The purpose of this research is to examine the impact of credit management on commercial banks. The introduction of the prudential guideline in the banking industry, the volume and value of loans and advances classified into non-performing account have continued to increase in bank lending. Obviously, this has an adverse effect on banks since it affects their cash flow and impairs profitability. Most loans and advances go bad because of the inadequacy in credit management and recovery procedure of banks. Appraisal of lending vis a vis the credit management of banks and the impact of the application of prudential guidelines on credit form the major objective of this study. Union Bank of Nigeria Plc Okpara Avenue Enugu was used as a case study with a view to highlighting the effectiveness, the adequacy or otherwise of the credit management policy of Nigerian commercial banks with a view to finding the causes and consequences of non-performing loans and advances. The causes are excessive lending on security values and bad management of borrowers.

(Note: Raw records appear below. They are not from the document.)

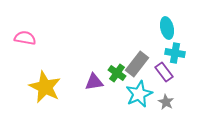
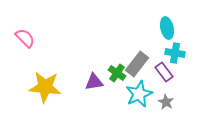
pink semicircle: rotated 35 degrees clockwise
yellow star: rotated 20 degrees counterclockwise
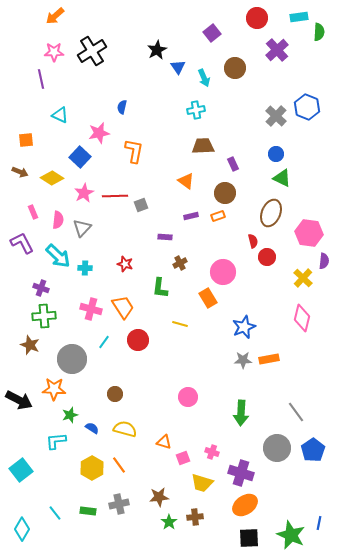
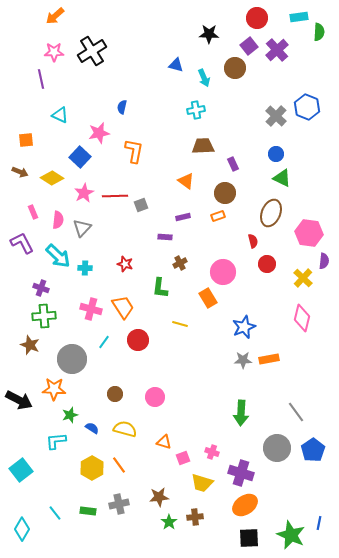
purple square at (212, 33): moved 37 px right, 13 px down
black star at (157, 50): moved 52 px right, 16 px up; rotated 30 degrees clockwise
blue triangle at (178, 67): moved 2 px left, 2 px up; rotated 42 degrees counterclockwise
purple rectangle at (191, 216): moved 8 px left, 1 px down
red circle at (267, 257): moved 7 px down
pink circle at (188, 397): moved 33 px left
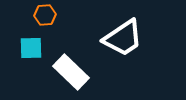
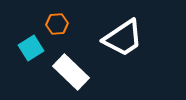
orange hexagon: moved 12 px right, 9 px down
cyan square: rotated 30 degrees counterclockwise
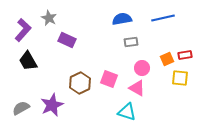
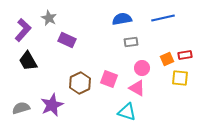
gray semicircle: rotated 12 degrees clockwise
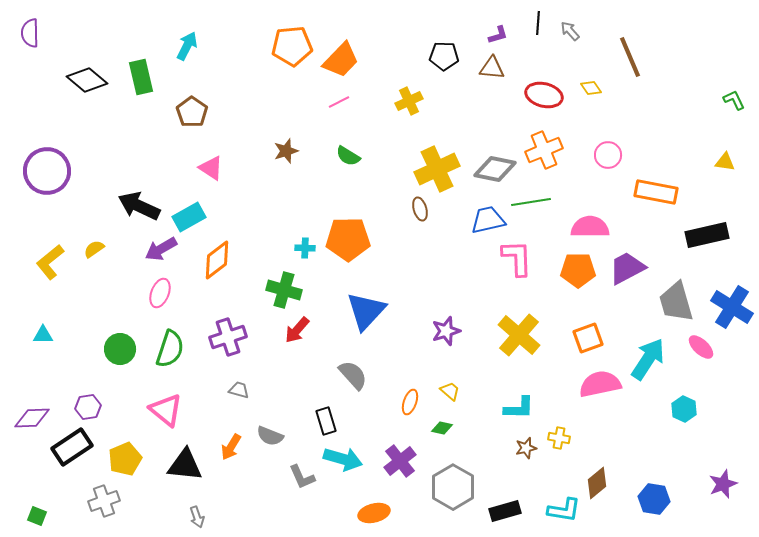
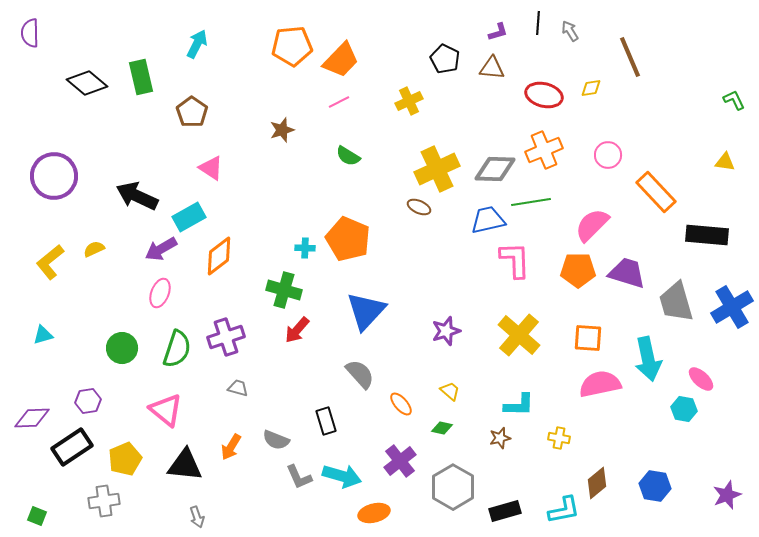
gray arrow at (570, 31): rotated 10 degrees clockwise
purple L-shape at (498, 35): moved 3 px up
cyan arrow at (187, 46): moved 10 px right, 2 px up
black pentagon at (444, 56): moved 1 px right, 3 px down; rotated 24 degrees clockwise
black diamond at (87, 80): moved 3 px down
yellow diamond at (591, 88): rotated 65 degrees counterclockwise
brown star at (286, 151): moved 4 px left, 21 px up
gray diamond at (495, 169): rotated 9 degrees counterclockwise
purple circle at (47, 171): moved 7 px right, 5 px down
orange rectangle at (656, 192): rotated 36 degrees clockwise
black arrow at (139, 206): moved 2 px left, 10 px up
brown ellipse at (420, 209): moved 1 px left, 2 px up; rotated 50 degrees counterclockwise
pink semicircle at (590, 227): moved 2 px right, 2 px up; rotated 45 degrees counterclockwise
black rectangle at (707, 235): rotated 18 degrees clockwise
orange pentagon at (348, 239): rotated 24 degrees clockwise
yellow semicircle at (94, 249): rotated 10 degrees clockwise
pink L-shape at (517, 258): moved 2 px left, 2 px down
orange diamond at (217, 260): moved 2 px right, 4 px up
purple trapezoid at (627, 268): moved 5 px down; rotated 45 degrees clockwise
blue cross at (732, 307): rotated 27 degrees clockwise
cyan triangle at (43, 335): rotated 15 degrees counterclockwise
purple cross at (228, 337): moved 2 px left
orange square at (588, 338): rotated 24 degrees clockwise
pink ellipse at (701, 347): moved 32 px down
green circle at (120, 349): moved 2 px right, 1 px up
green semicircle at (170, 349): moved 7 px right
cyan arrow at (648, 359): rotated 135 degrees clockwise
gray semicircle at (353, 375): moved 7 px right, 1 px up
gray trapezoid at (239, 390): moved 1 px left, 2 px up
orange ellipse at (410, 402): moved 9 px left, 2 px down; rotated 60 degrees counterclockwise
purple hexagon at (88, 407): moved 6 px up
cyan L-shape at (519, 408): moved 3 px up
cyan hexagon at (684, 409): rotated 15 degrees counterclockwise
gray semicircle at (270, 436): moved 6 px right, 4 px down
brown star at (526, 448): moved 26 px left, 10 px up
cyan arrow at (343, 459): moved 1 px left, 17 px down
gray L-shape at (302, 477): moved 3 px left
purple star at (723, 484): moved 4 px right, 11 px down
blue hexagon at (654, 499): moved 1 px right, 13 px up
gray cross at (104, 501): rotated 12 degrees clockwise
cyan L-shape at (564, 510): rotated 20 degrees counterclockwise
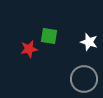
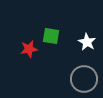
green square: moved 2 px right
white star: moved 2 px left; rotated 12 degrees clockwise
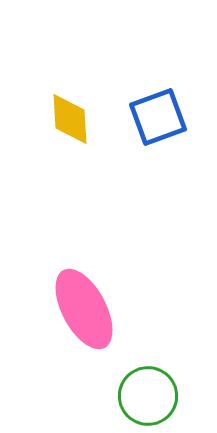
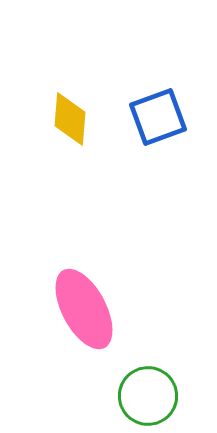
yellow diamond: rotated 8 degrees clockwise
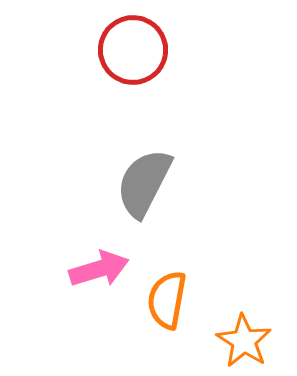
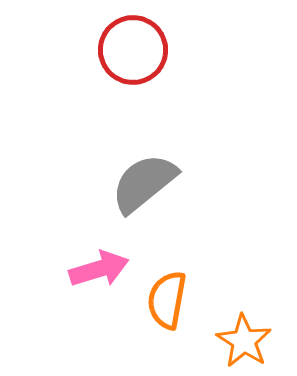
gray semicircle: rotated 24 degrees clockwise
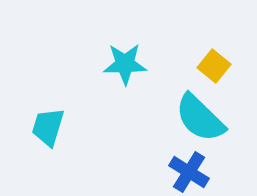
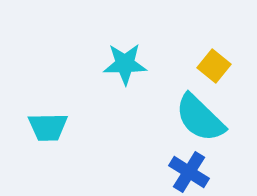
cyan trapezoid: rotated 108 degrees counterclockwise
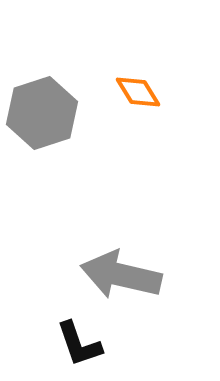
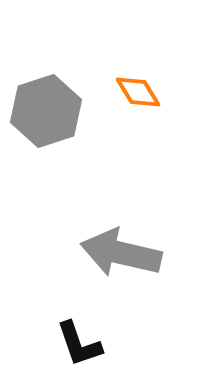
gray hexagon: moved 4 px right, 2 px up
gray arrow: moved 22 px up
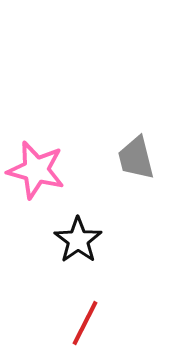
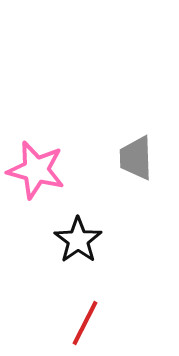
gray trapezoid: rotated 12 degrees clockwise
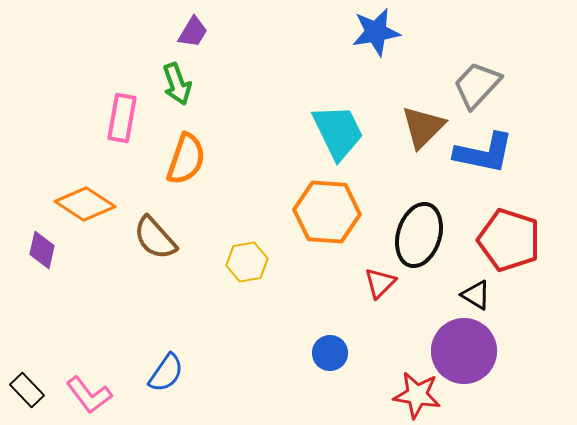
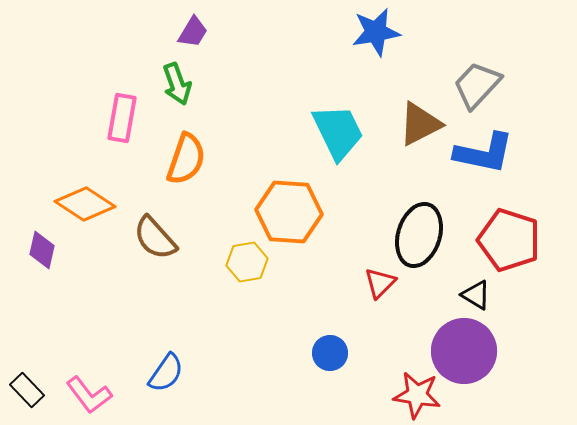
brown triangle: moved 3 px left, 3 px up; rotated 18 degrees clockwise
orange hexagon: moved 38 px left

Having analysed the data, the following findings were made, the principal objective of bank lending is to generate revenue, the loan-deposit ratio affects the liquidity position of commercial banks, non- performing account kept on increasing the frequent occurrence of non- performing accounts was discovered to be a result of the banks inability to put in place an effective process of loan recovery, implementation of prudential guidelines by Nigerian commercial banks reflect the real income of banks. In conclusion, the prudential guidelines reduced the profitability of commercial banks and made banks classify their loans clearly. In the recommendation, the researcher suggested that the provisions of the prudential guidelines should be adhered to and an effective loan monitoring unit should be set-up in al commercial banks.